If such a scenario should come to pass, then all of this dieting will be nonsense. My issue in such a world will be getting enough calories in a day, not overeating. Carrying a few extra pounds would be an advantage in such a situation, so long as I can switch to a low-consumption diet easily.

Who am I kidding? If the Calamity comes to pass, I will be one of the bodies stacked like cordwood. I won't be one of the survivors. Once again, dieting seems foolish.

On the other hand, maybe the Calamity won't come to pass, or maybe it will come to pass but it won't affect me directly. There are seven billion people on the planet. That is a lot of human ingenuity that could in principle be harnessed. Maybe we will come to our senses and find some solutions to the problems that hang over us like guillotines. Maybe. If life was to continue as usual then maybe dieting makes sense again. I am not optimistic, but it could happen.

So I am hedging my bets. I am losing some weight in the event that I live long enough to benefit from this lifestyle change. But I am trying not to obsess over losing a lot of weight. According to my BMI I should be losing 50lbs. Maybe if I was serious about losing weight I could lose that much -- but I am not sure I want to. Why put all my eggs in a basket that predicts continued food abundance?

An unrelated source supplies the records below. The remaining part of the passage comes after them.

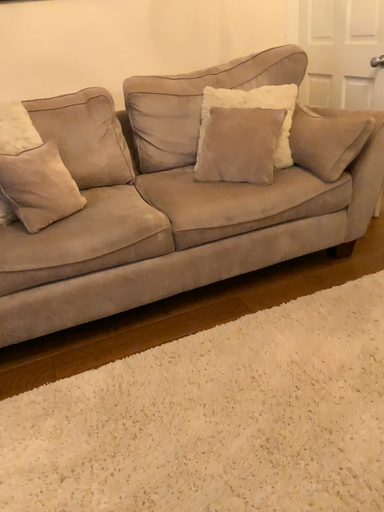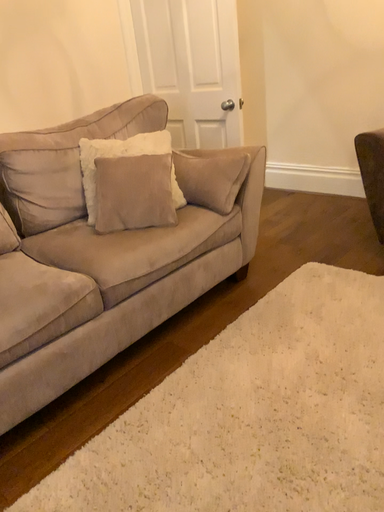
Question: Which way did the camera rotate in the video?

Choices:
 (A) rotated downward
 (B) rotated upward

Answer: (B)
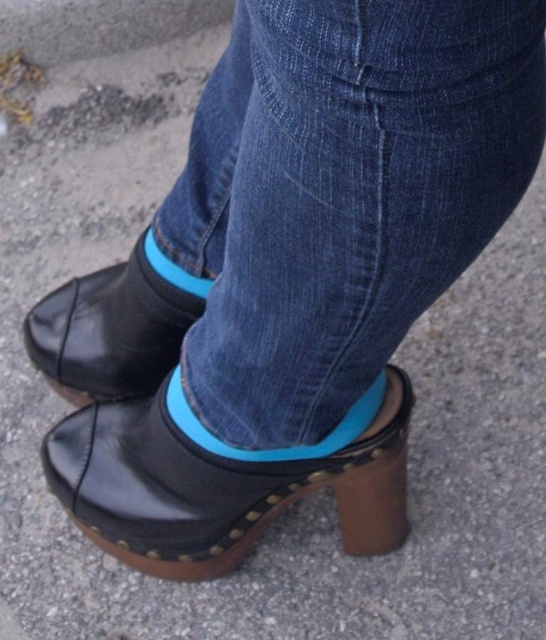
What is the 2D coordinate of the denim at center in the image?

The denim at center is located at the 2D coordinate point of (342, 193).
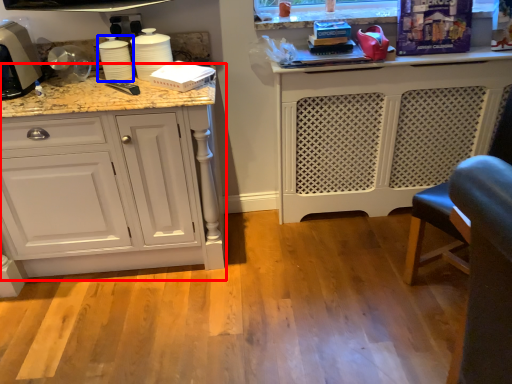
Question: Which of the following is the closest to the observer, cabinetry (highlighted by a red box) or appliance (highlighted by a blue box)?

Choices:
 (A) cabinetry
 (B) appliance

Answer: (A)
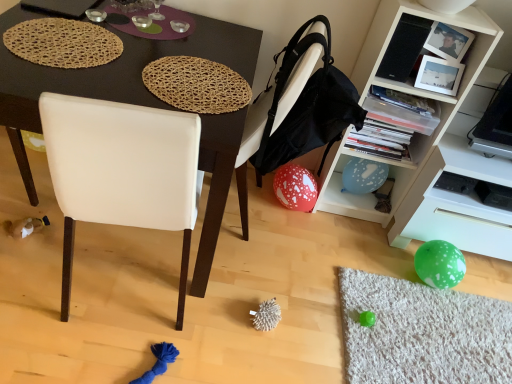
In order to click on vacant area that lies between white leather chair at center and matte black desk at center in this screenshot , I will do pos(231,266).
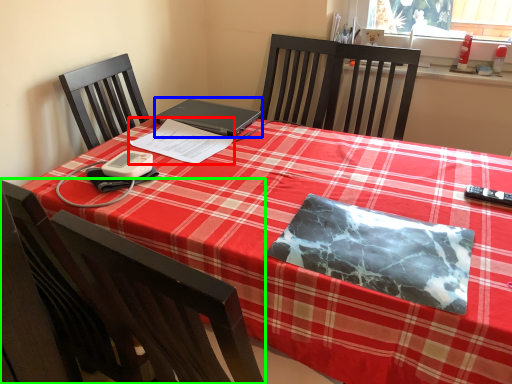
Question: Which object is positioned closest to notebook (highlighted by a red box)? Select from laptop (highlighted by a blue box) and chair (highlighted by a green box).

Choices:
 (A) laptop
 (B) chair

Answer: (A)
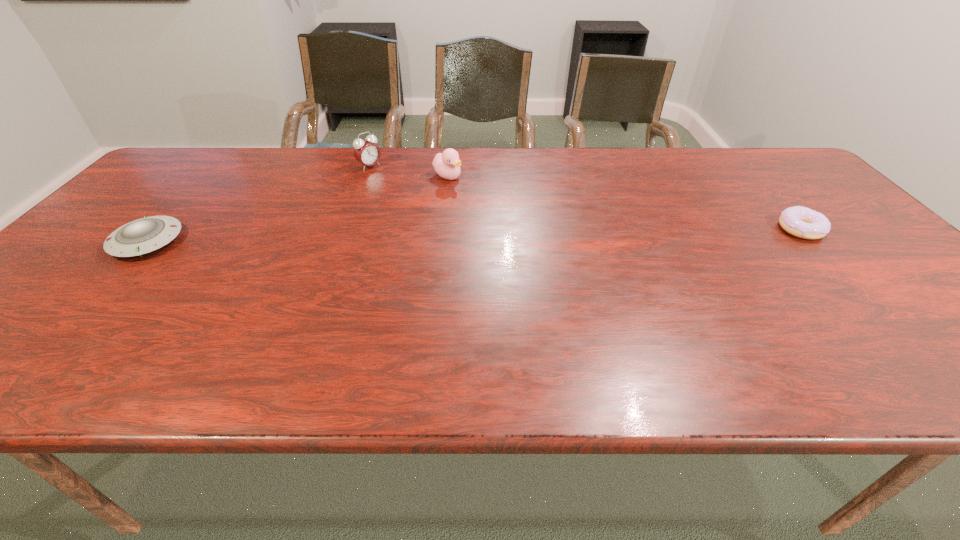
Find the location of a particular element. Image resolution: width=960 pixels, height=540 pixels. vacant space on the desktop that is between the leftmost object and the doughnut and is positioned on the front-facing side of the duckling is located at coordinates (562, 234).

The width and height of the screenshot is (960, 540). I want to click on vacant spot on the desktop that is between the saucer and the doughnut and is positioned on the clock face of the third object from right to left, so click(460, 235).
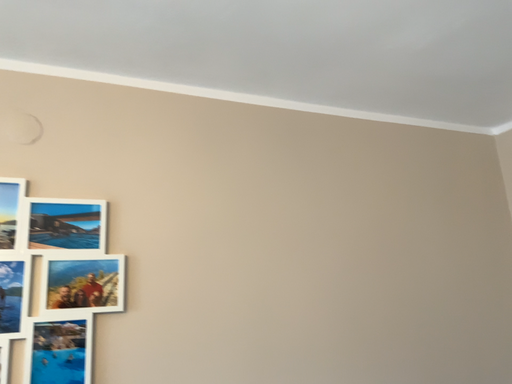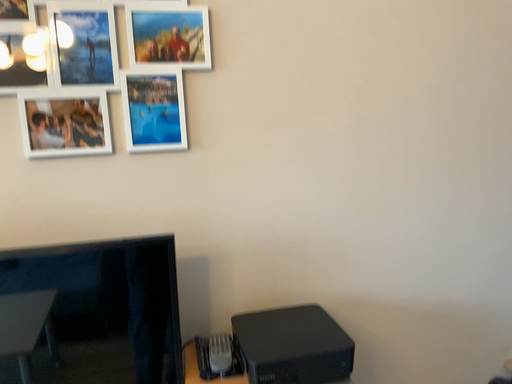
Question: How did the camera likely rotate when shooting the video?

Choices:
 (A) rotated downward
 (B) rotated upward

Answer: (A)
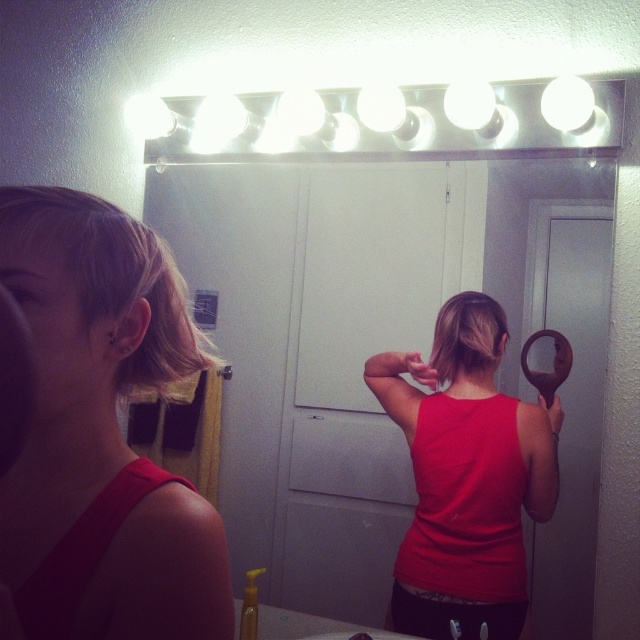
You are standing in the bathroom and want to reach the point at coordinates point [19,196]. Can you estimate how far you need to move forward to reach that point?

The point [19,196] is 23.02 inches from the viewer, so you need to move forward approximately 23.02 inches to reach it.

You are a fashion designer observing a model in a bathroom. The model is wearing a matte red tank top at center and has blonde hair at left. From the model s perspective, which item is closer to their face?

The blonde hair at left is closer to the model s face because it is positioned behind the matte red tank top at center, meaning the hair is in front of the tank top and thus closer to the face.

As usual, I am being pulled in too many directions. I can't resolve the contradictions and can't predict the future, so I am stuck taking half-measures and doubting myself at every step.

EDIT: And of course, tonight I fell off the wagon. Five devilled eggs, blue cheese, half a butter tart, a granola bar, a cookie, a quarter sandwich... let's just hope I can crawl my distended belly up that wagon again tomorrow.